Benedict ground his jaw. “No one I interviewed had either, and nor had any of the other detectives.”
He stalked the length of Isabella’s cozy salon, where the blasted book of poetry gifted to her by Lord Lambert still graced the table where she had last deposited it. Whilst the possessive part of his nature was gratified she had not been paging through it in a lovelorn frenzy, the rest of him had taken note and then moved to more important matters. Such as finding her before something happened to her. Before she was hurt, or something far, far worse…
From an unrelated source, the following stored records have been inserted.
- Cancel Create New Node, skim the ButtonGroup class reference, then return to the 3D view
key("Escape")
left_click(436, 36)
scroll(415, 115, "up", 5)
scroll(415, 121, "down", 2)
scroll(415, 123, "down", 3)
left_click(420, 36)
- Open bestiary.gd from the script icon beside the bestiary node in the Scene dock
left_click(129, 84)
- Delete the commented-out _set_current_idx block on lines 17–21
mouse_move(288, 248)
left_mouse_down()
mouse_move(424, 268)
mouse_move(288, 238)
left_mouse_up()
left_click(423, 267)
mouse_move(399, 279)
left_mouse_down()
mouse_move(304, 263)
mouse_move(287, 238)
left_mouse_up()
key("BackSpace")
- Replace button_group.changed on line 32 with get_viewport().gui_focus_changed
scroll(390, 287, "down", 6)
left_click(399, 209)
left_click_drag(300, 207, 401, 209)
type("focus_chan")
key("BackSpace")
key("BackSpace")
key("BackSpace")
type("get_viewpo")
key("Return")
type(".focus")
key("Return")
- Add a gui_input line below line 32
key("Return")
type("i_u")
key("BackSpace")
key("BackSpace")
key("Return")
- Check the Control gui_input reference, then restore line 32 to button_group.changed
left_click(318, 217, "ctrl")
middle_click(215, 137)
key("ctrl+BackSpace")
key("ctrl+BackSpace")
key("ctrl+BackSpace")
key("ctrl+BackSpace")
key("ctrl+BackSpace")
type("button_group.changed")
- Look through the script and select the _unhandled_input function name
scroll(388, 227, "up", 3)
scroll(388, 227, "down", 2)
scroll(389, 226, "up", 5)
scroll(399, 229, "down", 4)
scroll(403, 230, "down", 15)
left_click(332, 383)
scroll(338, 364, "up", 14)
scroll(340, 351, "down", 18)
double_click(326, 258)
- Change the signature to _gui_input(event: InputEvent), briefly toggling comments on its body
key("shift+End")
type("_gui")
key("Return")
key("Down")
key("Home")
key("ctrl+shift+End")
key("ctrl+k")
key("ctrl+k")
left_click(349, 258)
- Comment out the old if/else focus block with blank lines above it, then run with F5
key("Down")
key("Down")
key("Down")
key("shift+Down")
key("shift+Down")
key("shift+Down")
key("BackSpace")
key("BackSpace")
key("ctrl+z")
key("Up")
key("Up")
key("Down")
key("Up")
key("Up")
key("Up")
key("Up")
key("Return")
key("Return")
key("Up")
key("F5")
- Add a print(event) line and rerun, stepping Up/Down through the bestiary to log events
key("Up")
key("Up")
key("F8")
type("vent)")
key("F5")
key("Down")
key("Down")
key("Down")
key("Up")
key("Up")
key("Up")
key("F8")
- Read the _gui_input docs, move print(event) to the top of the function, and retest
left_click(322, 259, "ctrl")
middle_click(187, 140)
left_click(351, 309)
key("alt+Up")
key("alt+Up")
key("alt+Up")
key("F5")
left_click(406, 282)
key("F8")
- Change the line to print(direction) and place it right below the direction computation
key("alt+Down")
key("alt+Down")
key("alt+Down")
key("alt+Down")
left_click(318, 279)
Nay, he could not contemplate that. Not now. The mere thought of something happening to Isabella made his stomach clench and all the hackles rise on his neck. By only the sternest exertion of restraint did he refrain from casting up his accounts. His heart had been pounding like the hooves of a herd of spooked wild horses ever since Isabella’s maid had arrived at Westmorland House earlier that morning, announcing her mistress had been taken.
Because he had known then, just as he knew now, the villains responsible.
Isabella had been taken by the Fenians, Benedict had no doubt. And it was all his bloody fault. He had been so certain that beginning here, where she had first been abducted, would provide them the clues they needed to discover where she had been taken and why. But they were meeting with nothing save brick walls at each turn.
He turned back to the detective, a man named Livingstone, who was in his mid-thirties and had an excellent reputation. For this mission, Benedict had used his power as Special League leader to summon only the best. Special League agents were scouring London as well, visiting known Fenian haunts and stopping suspicious-looking vehicles, in the hopes Isabella would be found.
A hope that diminished with every passing hour.
“Have you a description of the men who took her?” he demanded.
Thus far, every detective’s gathered evidence had been the same: the men had seemed to be garbed in disguises, heavily bearded, hats pulled low. One had been portlier than the other. Aside from those slim details, they could have been any man in the blasted kingdom.
“The men were bearded. One wore a top hat. There was a taller man and a shorter man, with the shorter suspect much bulkier in frame,” reported the detective.